__Exercise requirements__:
• A. Answer these questions about the forum thread on GFT CFD charts:
(i) On the platform, at what time does the 1min AUS200 bar that lasts for 5min occur?
(ii) At what time does the bar after it form?
(iii) According to skc, when was CBH halted?
• B. In the forum thread on GFT CFD charts, reproduce the passage from "If you trade" to "is very frustrating!", switching "AUS200" to "ASX200".
• C. Pick up the forum thread on GFT CFD charts at the point where it stops, and continue it.

__Document excerpt__:
# GFT CFD users - please read



## Duffenator (26 November 2008)

Hi All,

If you trade CFDs with GFT could I suggest you check your charts for the following problem.

When using a 1min chart of the AUS200 for the last two days, and i suspect everyday, the 1min bar which occurs at 11am lasts for 5min. The time when this occurs is 00:00 on the platform. The next bar which forms is at 00:05. From then on, each bar occurs at 1min intervals.


Could I ask GFT users to have a look at the 1min chart of the AUS200 cash, and see if they get the same problem? Your help would be greatly appreciated!!!

It might seem like a minor problem...but it is very frustrating!


----------



## Jack Payback (17 April 2009)

I've noticed this also.


----------



## aussijack (8 January 2010)

Jack Payback said:


> I've noticed this also.




Today GFT cancelled my executed order CBH traded at10.07am.I placed before it's trading halt(10.11am) and it was executed than after 20-30 latter I got a call from GFt say market was closed and no trade for CBH,so your CBH order will be cancelled.Can CFD provider cancel executed order?Anybody can help in this matter.


----------



## skc (8 January 2010)

aussijack said:


> Today GFT cancelled my executed order CBH traded at10.07am.I placed before it's trading halt(10.11am) and it was executed than after 20-30 latter I got a call from GFt say market was closed and no trade for CBH,so your CBH order will be cancelled.Can CFD provider cancel executed order?Anybody can help in this matter.




There is no trade in CBH today it was halted before market open.

If your order was executed it was an error and so they probably have the right to cancel the trade.

__Dataset__:

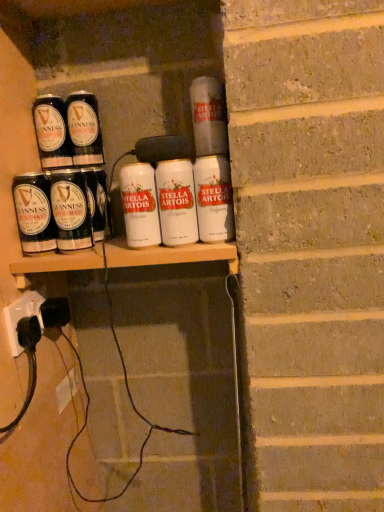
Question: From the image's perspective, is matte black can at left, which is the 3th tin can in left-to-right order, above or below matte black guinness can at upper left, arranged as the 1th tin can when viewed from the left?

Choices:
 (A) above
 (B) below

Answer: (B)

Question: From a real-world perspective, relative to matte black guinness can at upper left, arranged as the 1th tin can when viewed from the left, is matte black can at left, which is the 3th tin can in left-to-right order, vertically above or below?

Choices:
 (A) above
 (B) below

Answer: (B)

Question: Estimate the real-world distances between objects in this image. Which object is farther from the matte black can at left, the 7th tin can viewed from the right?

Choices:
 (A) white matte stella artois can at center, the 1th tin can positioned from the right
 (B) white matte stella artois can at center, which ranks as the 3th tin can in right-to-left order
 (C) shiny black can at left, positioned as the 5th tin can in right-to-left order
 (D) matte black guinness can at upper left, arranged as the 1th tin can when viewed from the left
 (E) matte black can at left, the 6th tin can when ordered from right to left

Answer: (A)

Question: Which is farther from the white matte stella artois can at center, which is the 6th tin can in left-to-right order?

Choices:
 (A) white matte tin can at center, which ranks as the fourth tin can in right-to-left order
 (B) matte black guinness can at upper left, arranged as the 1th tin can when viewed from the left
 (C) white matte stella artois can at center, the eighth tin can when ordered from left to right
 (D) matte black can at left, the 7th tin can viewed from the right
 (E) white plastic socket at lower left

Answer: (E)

==

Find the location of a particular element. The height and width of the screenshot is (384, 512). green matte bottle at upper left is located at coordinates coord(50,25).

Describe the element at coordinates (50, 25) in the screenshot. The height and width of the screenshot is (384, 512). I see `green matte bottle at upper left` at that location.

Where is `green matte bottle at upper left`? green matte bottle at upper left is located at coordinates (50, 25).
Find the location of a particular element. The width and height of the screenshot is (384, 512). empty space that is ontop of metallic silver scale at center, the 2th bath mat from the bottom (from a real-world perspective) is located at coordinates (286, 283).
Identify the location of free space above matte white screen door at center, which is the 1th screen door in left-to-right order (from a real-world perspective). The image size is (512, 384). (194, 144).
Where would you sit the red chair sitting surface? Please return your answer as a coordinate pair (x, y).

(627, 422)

__Solved tasks__:
• A.
(i) 00:00
(ii) 00:05
(iii) Before market open

• B.
If you trade CFDs with GFT could I suggest you check your charts for the following problem.

When using a 1min chart of the ASX200 for the last two days, and i suspect everyday, the 1min bar which occurs at 11am lasts for 5min. The time when this occurs is 00:00 on the platform. The next bar which forms is at 00:05. From then on, each bar occurs at 1min intervals.


Could I ask GFT users to have a look at the 1min chart of the ASX200 cash, and see if they get the same problem? Your help would be greatly appreciated!!!

It might seem like a minor problem...but it is very frustrating!

• C.
----------



## aussijack (8 January 2010)

skc said:


> There is no trade in CBH today it was halted before market open.
> 
> If your order was executed it was an error and so they probably have the right to cancel the trade.




Why that sort of error will occur with such big company.probably they should mark it as trading halt, is'nt it?Could you pls tell me in what capacity they have right to cancel an executed order.


----------



## skc (8 January 2010)

aussijack said:


> Why that sort of error will occur with such big company.probably they should mark it as trading halt, is'nt it?Could you pls tell me in what capacity they have right to cancel an executed order.




In the capacity that they are your counterparty and you signed some sort of agreement giving them the right to cancel trades at their discretion? I don't have an account with them but most CFD providers would have things like that covered.

If the same thing happens to another share and the announcement was an insto placement, you'd probably wish they would cancel their trade...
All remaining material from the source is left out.